Quantas palavras de amor
Morrem
No apontador?
Millôr Fernandes
Vincent é um garotinho excêntrico. Gosta de andar escondido dentro de uma caixa de papelão ou atrás de lentes escuras. É do tipo que não dá confiança a qualquer pessoa. Fala pouco. Usa protetor solar todos os dias e é viciado em cereais coloridos. Tem os cabelos pretos, que dificilmente estão penteados. Seus olhos são igualmente escuros e o rosto comprido faz as bochechas rosadas ficarem pequeninas.
A mãe de Vincent vive o mandando brincar na rua com as outras crianças, mas ele gosta é de inventar seu próprio mundo, sozinho. Faz máquinas, balões, desenhos, bandeiras, peões, mesmo que seja só no pensamento. Vive atrás de livros. Os de Edgar Allan Poe são seus favoritos.

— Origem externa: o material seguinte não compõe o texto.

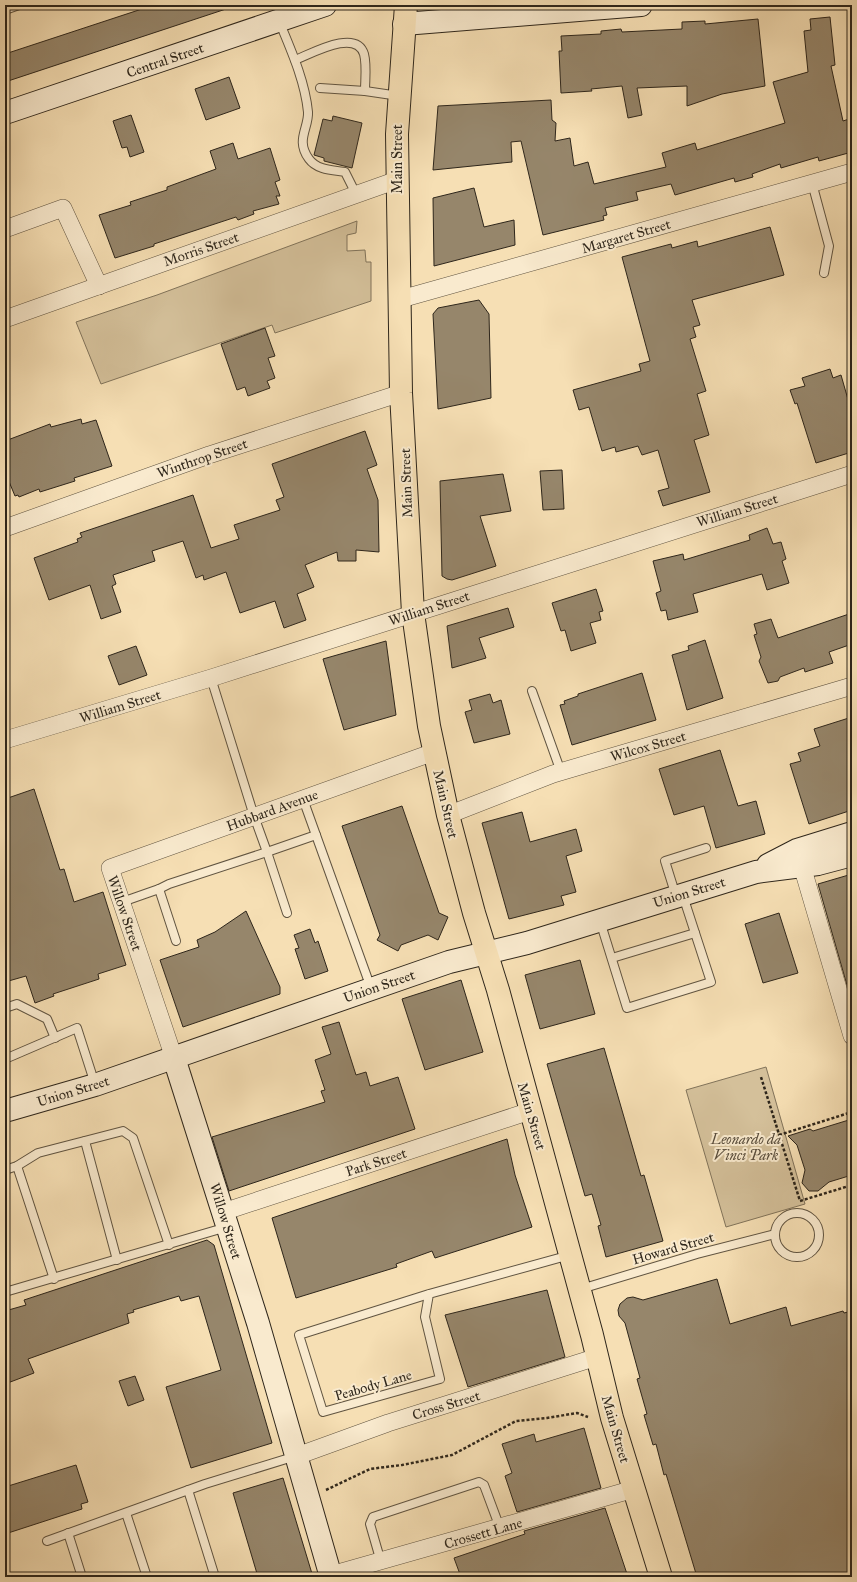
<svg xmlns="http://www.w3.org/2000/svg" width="857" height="1582" font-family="'IM FELL Great Primer',serif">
<rect width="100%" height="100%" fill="#f6dfb4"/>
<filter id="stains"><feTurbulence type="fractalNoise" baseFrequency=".005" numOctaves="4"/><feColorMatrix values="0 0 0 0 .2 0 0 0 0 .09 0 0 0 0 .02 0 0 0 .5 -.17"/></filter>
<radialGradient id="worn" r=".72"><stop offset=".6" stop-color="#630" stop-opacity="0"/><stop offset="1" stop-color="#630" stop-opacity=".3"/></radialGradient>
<g fill="#d4c09a" stroke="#81735a">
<polygon points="357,221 356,233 347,235 347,251 365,250 366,262 371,262 371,301 275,333 272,325 101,384 76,322 157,295"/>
<polygon points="766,1067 805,1204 726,1227 686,1090"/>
</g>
<g fill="#96866b" stroke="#2e261b">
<polygon points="154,5 228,5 229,8 5,82 5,54"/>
<polygon points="830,17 835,65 831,66 843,121 852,118 852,152 819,161 818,157 781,168 780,164 752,174 753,177 735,182 734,178 675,195 671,184 636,192 638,200 605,208 607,215 603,216 604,220 543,235 521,141 511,142 512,162 433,170 438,106 551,100 552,120 556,123 555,141 570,138 574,166 588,162 594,184 666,167 662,153 695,143 697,150 785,123 773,82 808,72 804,31 811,30 810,19"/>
<polygon points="758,19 765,86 722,94 687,106 687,86 637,88 642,115 628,118 622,86 591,89 592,91 561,93 559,51 562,51 561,36 601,34 601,31 621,29 622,32 682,29 682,22 705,21 705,24"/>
<polygon points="229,77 240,108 206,120 195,89"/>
<polygon points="131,115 144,152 130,157 127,147 122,148 113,121"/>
<polygon points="333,116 362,123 352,168 324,161 324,158 314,155 323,119 332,121"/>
<polygon points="233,143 238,159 270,148 280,180 275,182 280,196 276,196 279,204 253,211 254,214 238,220 236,217 154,244 154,246 115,258 99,215 131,205 130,202 167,190 167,187 216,169 210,151"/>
<polygon points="474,188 484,227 514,220 515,245 434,266 433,198"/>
<polygon points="770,227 784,275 692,300 700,325 693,327 696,337 690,339 706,391 697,394 709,435 694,440 710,492 663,506 658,491 669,488 658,450 642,455 638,446 616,452 615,447 602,451 589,407 579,410 573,390 641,371 639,364 650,361 622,257 671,244 672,248 697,241 698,247"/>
<polygon points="479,300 489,314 491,398 438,409 433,314 438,308"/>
<polygon points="265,328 275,356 268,358 275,378 267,381 270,388 248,396 245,387 237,390 221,344"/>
<polygon points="830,369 833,378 841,375 849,403 852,402 852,452 816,463 797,403 795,404 790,390 805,386 802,378"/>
<polygon points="81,419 82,424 96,420 112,466 74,478 75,481 40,492 39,489 19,497 18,495 15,496 5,472 5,441 50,424 51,427"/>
<polygon points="365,431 377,465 367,469 378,500 379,552 356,550 356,561 338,561 337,552 305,565 314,587 297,594 306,620 284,628 275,601 240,613 226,572 204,580 203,575 196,578 183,541 152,551 155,561 113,575 116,584 112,586 121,612 101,619 90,585 49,600 34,558 78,542 77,539 82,537 80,533 193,495 211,548 239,539 234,525 280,510 276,500 284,497 272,464"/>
<polygon points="562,470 564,509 543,510 540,471"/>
<polygon points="503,474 511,511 480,516 496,566 452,580 447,579 442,576 440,481"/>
<polygon points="767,528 773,544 781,542 786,559 782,561 789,583 767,590 762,574 693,594 698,612 668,620 666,610 661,611 656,593 661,591 653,561 683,554 684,560 750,540 749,535"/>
<polygon points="596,589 603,611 599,612 601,620 590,623 596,643 571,651 565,630 561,631 552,603"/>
<polygon points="508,608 514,627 479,638 486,658 452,668 447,626"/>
<polygon points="852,613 852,644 829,652 833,663 805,672 804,668 780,677 778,681 768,683 759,661 761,657 754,635 757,634 754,624 771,619 778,638"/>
<polygon points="705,640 723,698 687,710 672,655 689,650 688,646"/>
<polygon points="386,641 396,715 344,730 323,659"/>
<polygon points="136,646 147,675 119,685 108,656"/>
<polygon points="642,673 656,720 572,745 560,705 565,704 564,701 578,696 578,694"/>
<polygon points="490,694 493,703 501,700 510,734 474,743 465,712 472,710 469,700"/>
<polygon points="852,717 852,810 809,824 790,764 801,761 798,753 820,746 814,729"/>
<polygon points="720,750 738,806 756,801 765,834 716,848 704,806 674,815 659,769"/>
<polygon points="34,789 60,870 64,869 74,902 103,892 126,965 98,974 99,979 53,994 54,996 35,1003 26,976 5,982 5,799"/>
<polygon points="402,806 439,913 448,917 438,940 428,935 401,945 398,951 377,940 380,935 342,826"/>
<polygon points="522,812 530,842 576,829 582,851 566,856 576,892 561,896 564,905 509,919 482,823"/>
<polygon points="852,874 852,992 849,992 818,884"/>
<polygon points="246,911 280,987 280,994 183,1027 160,960 199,947 197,940 215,932"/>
<polygon points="779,913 798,973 763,983 745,924"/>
<polygon points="310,929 315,943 318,941 328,971 305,979 295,949 299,948 294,935"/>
<polygon points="580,960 595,1014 540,1029 525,975"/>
<polygon points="461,980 483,1052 425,1070 402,999"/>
<polygon points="339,1022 356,1075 366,1072 370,1086 398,1077 415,1129 229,1191 212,1137 325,1102 321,1091 325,1090 315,1060 331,1054 322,1027"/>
<polygon points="604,1048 641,1176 644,1175 663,1241 606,1257 598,1226 601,1225 592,1194 585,1196 547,1064"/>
<polygon points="852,1119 852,1175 829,1182 818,1191 809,1191 802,1183 805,1170 797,1145 788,1136 810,1129 813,1131"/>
<polygon points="507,1139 515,1175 532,1227 435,1258 432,1251 396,1264 397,1267 296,1298 272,1218"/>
<polygon points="207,1240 214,1245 272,1443 191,1468 166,1387 221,1370 199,1296 181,1301 179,1296 133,1310 134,1312 127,1314 129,1323 28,1359 34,1373 5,1384 5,1311 26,1305 24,1300"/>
<polygon points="717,1279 730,1324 786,1307 791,1326 843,1311 844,1313 852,1311 852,1577 697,1577 666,1474 664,1475 656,1444 653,1445 644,1415 647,1414 637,1379 640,1378 625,1323 619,1316 618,1310 620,1304 627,1298 633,1297 643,1300"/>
<polygon points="547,1290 565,1357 468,1387 445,1315"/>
<polygon points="135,1376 144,1400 128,1406 119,1381"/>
<polygon points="584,1428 601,1488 517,1512 505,1476 512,1473 502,1444 534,1434 536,1442"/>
<polygon points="76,1465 88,1502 81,1504 82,1509 5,1534 5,1487"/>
<polygon points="283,1478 313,1577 258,1577 233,1493"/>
<polygon points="605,1508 628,1577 461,1577 454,1558 525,1534 524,1531"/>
</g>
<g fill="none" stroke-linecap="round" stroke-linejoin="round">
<g stroke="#605441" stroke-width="10">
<g id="lane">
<polyline points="5,10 19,5"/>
<path d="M279,21C291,50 305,81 308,112C309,128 295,140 309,159C317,170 332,170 345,172L356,194"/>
<path d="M295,60C311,54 356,28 364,54C367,65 365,80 365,91"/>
<polyline points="320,88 365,91 399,96"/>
<polyline points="812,183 829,246 824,273"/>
<polyline points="532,691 561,772"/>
<polyline points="303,799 371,988"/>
<polyline points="159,889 176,941"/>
<polyline points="676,896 665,861 706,848"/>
<polyline points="122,902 159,889 169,884 267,852 254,816 211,678"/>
<polyline points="287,913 267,852 316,835"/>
<polyline points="600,921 627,1008 711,982 683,896"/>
<polyline points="612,958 695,933"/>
<polyline points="5,1008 17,1004 47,1019 55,1038"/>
<polyline points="5,1059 77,1028 95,1084"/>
<polyline points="85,1141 117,1260"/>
<polyline points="17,1166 54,1279"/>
<polyline points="5,1170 17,1166 38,1153 123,1131 133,1138 169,1245"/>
<circle cx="797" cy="1235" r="22"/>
<polyline points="581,1289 697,1254 775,1234"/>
<polyline points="5,1292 227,1227"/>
<polyline points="429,1294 425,1317 440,1379 323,1412 299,1335 429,1294 570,1255"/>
<polyline points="188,1490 215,1577"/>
<polyline points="126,1513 147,1577"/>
<polyline points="68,1533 82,1577"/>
<polyline points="47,1541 205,1484 296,1456"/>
<polyline points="381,1562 370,1524 373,1517 479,1482 484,1485 500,1528"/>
</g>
</g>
<g stroke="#605441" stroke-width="18">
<g id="street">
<polyline points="5,229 63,208 99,286"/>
<polyline points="401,299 852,172"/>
<polyline points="5,319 397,180"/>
<polyline points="5,528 209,455 401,393"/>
<polyline points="5,740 211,678 852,474"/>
<polyline points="448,815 553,774 852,686"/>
<polyline points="802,866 852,1036"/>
<polyline points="174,1058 110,868 434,752"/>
<polyline points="223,1212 530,1111"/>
<polyline points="297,1456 388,1423 597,1357"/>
<polyline points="331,1575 634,1489"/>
</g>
</g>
<g stroke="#2e261b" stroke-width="24">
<g id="secondary">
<polyline points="404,24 641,5"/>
<polyline points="5,113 325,5"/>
<polyline points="768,865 797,850 852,833"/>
<polyline points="174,1058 258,1323 331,1577"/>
<polyline points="5,1111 95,1085 449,962 527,943 756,872 818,864 852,855"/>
</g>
</g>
<g stroke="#2e261b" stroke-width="24">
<polyline id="primary" points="406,5 397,134 401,393 413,613 429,726 448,815 474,913 498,990 592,1335 612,1418 661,1577"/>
</g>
<g stroke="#2e261b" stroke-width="2.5" stroke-dasharray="3 2" stroke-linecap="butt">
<polyline points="761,1077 800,1201 852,1185"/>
<polyline points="779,1135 852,1112"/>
<polyline points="326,1490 370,1469 402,1465 452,1455 516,1421 547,1418 577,1413 588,1417"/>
</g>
<use href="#lane" stroke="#f9eace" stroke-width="8"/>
<use href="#street" stroke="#f9eace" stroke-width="17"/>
<use href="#secondary" stroke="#f9eace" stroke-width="22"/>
<use href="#primary" stroke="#f6dfb4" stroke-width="22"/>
</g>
<g text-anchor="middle" stroke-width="4" stroke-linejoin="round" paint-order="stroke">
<g font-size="14" fill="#2e261b" stroke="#f9eace">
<text transform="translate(165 60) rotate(-19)" y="5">Central Street</text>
<text transform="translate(397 159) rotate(-90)" y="5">Main Street</text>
<text transform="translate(626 236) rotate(-16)" y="5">Margaret Street</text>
<text transform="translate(201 249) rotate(-19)" y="5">Morris Street</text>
<text transform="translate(202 458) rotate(-19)" y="5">Winthrop Street</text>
<text transform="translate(406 483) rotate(-92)" y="5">Main Street</text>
<text transform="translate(737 510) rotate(-17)" y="5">William Street</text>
<text transform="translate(429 608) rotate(-18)" y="5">William Street</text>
<text transform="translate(120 706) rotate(-17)" y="5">William Street</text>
<text transform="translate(648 746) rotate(-16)" y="5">Wilcox Street</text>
<text transform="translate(446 804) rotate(77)" y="5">Main Street</text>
<text transform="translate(272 810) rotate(-20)" y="5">Hubbard Avenue</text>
<text transform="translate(689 892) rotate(-17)" y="5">Union Street</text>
<text transform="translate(125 913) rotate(71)" y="5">Willow Street</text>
<text transform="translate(379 986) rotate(-19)" y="5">Union Street</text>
<text transform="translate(73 1091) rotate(-17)" y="5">Union Street</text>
<text transform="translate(532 1116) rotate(74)" y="5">Main Street</text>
<text transform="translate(376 1162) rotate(-18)" y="5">Park Street</text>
<text transform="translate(226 1221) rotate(73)" y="5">Willow Street</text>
<text transform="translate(673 1248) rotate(-16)" y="5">Howard Street</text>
<text transform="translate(373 1385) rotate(-16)" y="5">Peabody Lane</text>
<text transform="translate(446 1405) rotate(-17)" y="5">Cross Street</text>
<text transform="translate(616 1429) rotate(74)" y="5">Main Street</text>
<text transform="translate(483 1533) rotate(-16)" y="5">Crossett Lane</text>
</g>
<g font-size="14" font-style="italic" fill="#584c3b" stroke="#f9eace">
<text x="746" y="1144">Leonardo da<tspan x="746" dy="16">Vinci Park</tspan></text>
</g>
</g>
<rect width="857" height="1582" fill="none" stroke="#f6dfb4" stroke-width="20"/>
<rect x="6" y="6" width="845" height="1570" fill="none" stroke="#2e261b" stroke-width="2"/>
<rect x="10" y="10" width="837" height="1562" fill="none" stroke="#2e261b"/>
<rect width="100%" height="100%" filter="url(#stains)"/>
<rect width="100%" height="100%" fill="url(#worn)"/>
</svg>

Acho que comecei a gostar de “O Corvo” com ele:
“Numa meia-noite agreste, quando eu lia, lento e triste,
Vagos, curiosos tomos de ciências ancestrais,
E já quase adormecia, ouvi o que parecia
O som de alguém que batia levemente a meus umbrais.
‘Uma visita’, eu me disse, está batendo a meus umbrais...”.
Às vezes penso que Vincent é um menino triste. Logo mudo de idéia ao vê-lo assobiar. Apesar de não se juntar muito com os outros garotos de sua idade, ele não dispensa o futebol às segundas-feiras durante o recreio.
Seu quarto parece um refúgio intocável, cheio de segredos e uma bagunça sem tamanho. Certa noite percebi que, como quase todas as crianças, ele tinha medo do escuro! Dava pulos a cada barulho vindo da janela. Já com seu pijama de flanela, deitado e quase dormindo, eu improvisei, nos versos de um poema, uma canção:
“...É só isto, e nada mais”, Vincent, "É o vento, e nada mais. Noite, noite e nada mais."